OUVERTURE D’OBAMA ENVERS L’IRAN
En toile de fond le bourbier afghan
Englué en Afghanistan, Washington recherche une nouvelle stratégie régionale pour l’Asie du Sud-Est afin de sortir de l’impasse où l’administration sortante a mis les Etats-Unis.
En tendant la main à l´Iran, le président américain Barack Obama avait certainement à l´esprit la nouvelle stratégie américaine en Afghanistan, où Téhéran pourrait jouer un rôle positif, selon des analystes. Après l´initiative sans précédent de M.Obama qui s´est adressé directement à eux en leur offrant de surmonter trente années de conflit, les dirigeants iraniens «n´ont pas d´autre choix» que de participer à la conférence internationale sur l´Afghanistan prévue fin mars à La Haye, a estimé Karim Sadjapour, du Carnegie Endowment for International Peace. «S´ils refusent, il sera clair qu´ils ne sont pas vraiment déterminés à imposer la paix et la stabilité en Afghanistan», a précisé cet expert de l´Iran. Téhéran entretient des liens étroits avec son voisin afghan, notamment avec ses populations chiites, mais était en revanche opposé au régime extrémiste sunnite des taliban (1996-2001). L´Iran subit par ailleurs les conséquences de l´énorme production afghane d´opium, qui alimente son marché de la drogue. L´Iran et les Etats-Unis, qui n´entretiennent pas de relations diplomatiques depuis près de 30 ans, ont déjà coopéré en Afghanistan après le 11-Septembre. Une collaboration interrompue en 2003, lorsque le président George W.Bush avait placé l´Iran sur son «Axe du Mal». Après sept ans de guerre en Afghanistan sans perspective de paix, la nouvelle administration américaine souhaite relancer cette coopération, mais reste pour l´instant vague sur ses attentes envers Téhéran. Pour Karim Sadjapour, Téhéran pourrait notamment se voir demander d´ouvrir son espace aérien et terrestre au transport de marchandises vers l´Afghanistan. «En gros, ils coopèreraient avec les Etats-Unis et l´Otan pour aider à reconstruire l´Afghanistan», a-t-il expliqué, mentionnant notamment le port iranien de Chabahar, sur l´océan Indien, non loin de la frontière pakistanaise. Les Iraniens avaient «discrètement» laissé l´Otan utiliser leur espace aérien au début de l´offensive contre les taliban, a-t-il rappelé. Un haut responsable du département d´Etat a confirmé que Washington serait intéressé par un accès à une route stratégique par le territoire iranien, déjà utilisée par certains alliés de Téhéran. L´Inde a construit une route entre la ville afghane de Delaram et Zaranj, à la frontière irano-afghane, pour acheminer son aide à l´Afghanistan via l´Iran, ce qui lui permet d´éviter le Pakistan, son frère ennemi.

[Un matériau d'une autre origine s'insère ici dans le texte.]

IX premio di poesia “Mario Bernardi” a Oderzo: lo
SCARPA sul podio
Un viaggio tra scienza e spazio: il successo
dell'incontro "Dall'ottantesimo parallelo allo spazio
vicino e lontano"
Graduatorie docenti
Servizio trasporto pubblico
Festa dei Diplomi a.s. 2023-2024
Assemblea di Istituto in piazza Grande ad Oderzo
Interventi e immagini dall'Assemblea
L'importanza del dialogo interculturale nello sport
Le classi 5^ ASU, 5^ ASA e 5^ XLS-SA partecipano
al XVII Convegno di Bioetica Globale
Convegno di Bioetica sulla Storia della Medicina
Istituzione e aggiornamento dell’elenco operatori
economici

Or l´Iran a signalé récemment que «certains pays de l´Otan pourraient eux aussi emprunter cette route», a expliqué à ce responsable ayant requis l´anonymat, refusant d´évoquer les autres coopérations possibles tant que M.Obama n´a pas annoncé sa stratégie. Hillary Mann Leverett, une ancienne diplomate américaine qui a participé aux négociations avec Téhéran entre 2001 et 2003, prévient qu´une coopération avec l´Iran en Afghanistan devra faire partie d´une stratégie de rapprochement sur tous les fronts, sinon les accords tactiques risquent de capoter pour des raisons de politique interne d´une part ou de l´autre.
«Il nous faut un accord stratégique élargi avec les Iraniens, du genre de l´approche de Nixon et Kissinger sur le rapprochement fondamental avec la Chine dans les années 70», déclarait-elle récemment au centre de recherche Council on Foreign Relations.